Flávio Roscoe Deixa Fiemg para Disputa Eleitoral em Minas Gerais

Flávio Roscoe, ex-presidente da Fiemg, anunciou sua saída para disputar as eleições em Minas Gerais, mirando um cargo no Executivo. Sua decisão, após filiação ao PL, movimenta o cenário político, que também vê outras trocas partidárias importantes.

Flávio Roscoe, até então presidente da Federação das Indústrias de Minas Gerais (Fiemg), anunciou sua saída do posto. A decisão acontece poucos dias depois de sua filiação ao Partido Liberal (PL). Com isso, Flávio Roscoe se coloca à disposição para as próximas eleições em Minas Gerais, buscando uma vaga no Executivo estadual. Ele deixou claro que seu foco é a gestão. Seu perfil se alinha mais a cargos de governador ou vice-governador, não ao Legislativo. Esta movimentação, aliás, reorganiza o cenário político mineiro, adicionando um nome com experiência empresarial à corrida. O empresário manifestou o desejo de apresentar um plano concreto para o estado.

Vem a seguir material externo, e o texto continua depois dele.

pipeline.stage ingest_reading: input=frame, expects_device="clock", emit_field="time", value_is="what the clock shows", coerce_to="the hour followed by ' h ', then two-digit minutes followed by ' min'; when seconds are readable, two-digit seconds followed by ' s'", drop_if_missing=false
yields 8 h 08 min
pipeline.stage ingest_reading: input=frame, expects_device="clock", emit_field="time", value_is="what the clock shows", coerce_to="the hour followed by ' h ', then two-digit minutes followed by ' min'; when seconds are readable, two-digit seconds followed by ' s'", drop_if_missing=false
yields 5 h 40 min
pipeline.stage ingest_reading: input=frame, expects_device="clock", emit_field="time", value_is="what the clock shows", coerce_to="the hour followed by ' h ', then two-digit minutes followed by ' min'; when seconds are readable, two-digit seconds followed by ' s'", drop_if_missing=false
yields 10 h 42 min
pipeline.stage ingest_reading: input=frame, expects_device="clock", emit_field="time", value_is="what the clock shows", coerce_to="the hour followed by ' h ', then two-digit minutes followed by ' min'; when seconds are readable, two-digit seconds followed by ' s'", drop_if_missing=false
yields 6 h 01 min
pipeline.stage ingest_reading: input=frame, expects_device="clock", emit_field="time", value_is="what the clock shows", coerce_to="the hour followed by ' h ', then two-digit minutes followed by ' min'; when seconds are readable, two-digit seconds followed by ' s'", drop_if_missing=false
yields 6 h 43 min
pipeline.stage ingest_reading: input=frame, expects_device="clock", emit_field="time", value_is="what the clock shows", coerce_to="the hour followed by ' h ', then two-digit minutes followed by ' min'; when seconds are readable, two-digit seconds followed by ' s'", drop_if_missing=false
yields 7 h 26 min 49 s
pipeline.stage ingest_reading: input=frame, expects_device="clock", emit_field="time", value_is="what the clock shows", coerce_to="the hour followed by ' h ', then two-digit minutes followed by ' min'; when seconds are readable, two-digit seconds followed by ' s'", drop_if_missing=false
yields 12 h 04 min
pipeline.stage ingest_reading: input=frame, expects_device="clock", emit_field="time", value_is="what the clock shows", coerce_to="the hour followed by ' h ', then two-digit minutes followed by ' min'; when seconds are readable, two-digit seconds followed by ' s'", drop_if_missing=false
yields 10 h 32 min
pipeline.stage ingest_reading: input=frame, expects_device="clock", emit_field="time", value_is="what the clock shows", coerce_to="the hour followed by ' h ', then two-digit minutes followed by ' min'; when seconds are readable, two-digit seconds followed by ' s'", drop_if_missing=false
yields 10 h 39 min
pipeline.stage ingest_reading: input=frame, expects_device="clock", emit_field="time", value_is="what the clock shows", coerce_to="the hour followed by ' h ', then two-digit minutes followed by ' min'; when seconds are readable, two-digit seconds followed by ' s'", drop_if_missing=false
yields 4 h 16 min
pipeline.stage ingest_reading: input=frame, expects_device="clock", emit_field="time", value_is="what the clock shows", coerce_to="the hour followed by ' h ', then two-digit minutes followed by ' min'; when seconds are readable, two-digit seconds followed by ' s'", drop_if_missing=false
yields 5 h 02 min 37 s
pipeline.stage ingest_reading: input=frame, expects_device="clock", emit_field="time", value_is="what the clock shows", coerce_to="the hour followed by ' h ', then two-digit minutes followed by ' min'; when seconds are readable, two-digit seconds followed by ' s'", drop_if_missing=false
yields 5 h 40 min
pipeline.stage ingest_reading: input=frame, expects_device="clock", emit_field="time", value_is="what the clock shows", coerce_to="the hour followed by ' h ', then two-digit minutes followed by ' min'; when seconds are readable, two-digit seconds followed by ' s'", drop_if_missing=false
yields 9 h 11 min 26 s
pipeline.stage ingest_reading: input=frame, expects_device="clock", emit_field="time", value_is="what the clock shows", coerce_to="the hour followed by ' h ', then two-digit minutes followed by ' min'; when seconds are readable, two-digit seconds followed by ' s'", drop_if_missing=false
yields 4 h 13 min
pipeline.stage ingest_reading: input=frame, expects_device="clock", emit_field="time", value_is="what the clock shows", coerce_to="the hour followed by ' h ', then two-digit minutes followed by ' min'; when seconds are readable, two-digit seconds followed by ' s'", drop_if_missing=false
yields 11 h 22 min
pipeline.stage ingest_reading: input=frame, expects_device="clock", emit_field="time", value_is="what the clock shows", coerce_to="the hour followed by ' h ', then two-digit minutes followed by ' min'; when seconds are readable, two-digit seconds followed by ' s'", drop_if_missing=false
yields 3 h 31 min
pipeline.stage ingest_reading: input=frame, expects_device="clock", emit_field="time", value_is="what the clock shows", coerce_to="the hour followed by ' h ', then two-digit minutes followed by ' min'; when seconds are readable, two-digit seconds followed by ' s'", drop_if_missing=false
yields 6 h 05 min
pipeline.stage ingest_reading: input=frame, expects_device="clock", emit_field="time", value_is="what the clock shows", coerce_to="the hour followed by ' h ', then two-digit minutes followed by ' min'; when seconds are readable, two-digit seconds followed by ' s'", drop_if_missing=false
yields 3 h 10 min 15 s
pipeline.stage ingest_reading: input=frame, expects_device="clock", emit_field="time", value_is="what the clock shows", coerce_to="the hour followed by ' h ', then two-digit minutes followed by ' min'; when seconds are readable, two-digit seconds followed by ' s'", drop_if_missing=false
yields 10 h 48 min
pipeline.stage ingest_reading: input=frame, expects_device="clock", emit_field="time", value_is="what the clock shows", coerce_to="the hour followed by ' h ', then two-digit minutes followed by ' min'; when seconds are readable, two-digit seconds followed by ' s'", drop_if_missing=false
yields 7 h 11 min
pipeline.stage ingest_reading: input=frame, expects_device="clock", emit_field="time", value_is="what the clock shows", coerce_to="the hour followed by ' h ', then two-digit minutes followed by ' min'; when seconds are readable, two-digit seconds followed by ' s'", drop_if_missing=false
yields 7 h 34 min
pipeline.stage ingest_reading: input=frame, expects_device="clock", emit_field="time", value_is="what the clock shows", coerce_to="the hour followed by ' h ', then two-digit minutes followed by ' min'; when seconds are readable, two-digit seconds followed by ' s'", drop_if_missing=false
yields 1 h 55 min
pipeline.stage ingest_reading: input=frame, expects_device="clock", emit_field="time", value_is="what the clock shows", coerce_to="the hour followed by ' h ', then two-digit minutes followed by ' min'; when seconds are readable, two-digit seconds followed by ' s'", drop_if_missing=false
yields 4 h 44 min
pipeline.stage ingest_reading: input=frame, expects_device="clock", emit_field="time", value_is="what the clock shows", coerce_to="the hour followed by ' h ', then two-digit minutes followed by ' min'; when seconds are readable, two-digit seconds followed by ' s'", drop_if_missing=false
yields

O Caminho de Flávio Roscoe para as Eleições

A filiação de Flávio Roscoe ao Partido Liberal foi oficializada em Brasília, com o anúncio feito pelo presidente nacional do PL, Valdemar Costa Neto. Roscoe, que sempre teve uma trajetória ligada à gestão e ao planejamento empresarial, confirmou sua intenção de aplicar essa experiência na esfera pública. De fato, ele destacou que não tem interesse em disputar um cargo no Legislativo, como deputado ou senador. Para ele, a contribuição mais significativa viria de uma posição que envolva diretamente a administração e a formulação de políticas executivas. Portanto, sua meta é clara: buscar um cargo que lhe permita atuar como gestor de Minas Gerais. O partido, contudo, não impôs prazos, mas o empresário já se mostrou pronto para o desafio. Além disso, a saída da Fiemg abre caminho para que ele se dedique integralmente à campanha e à discussão de propostas para o futuro do estado.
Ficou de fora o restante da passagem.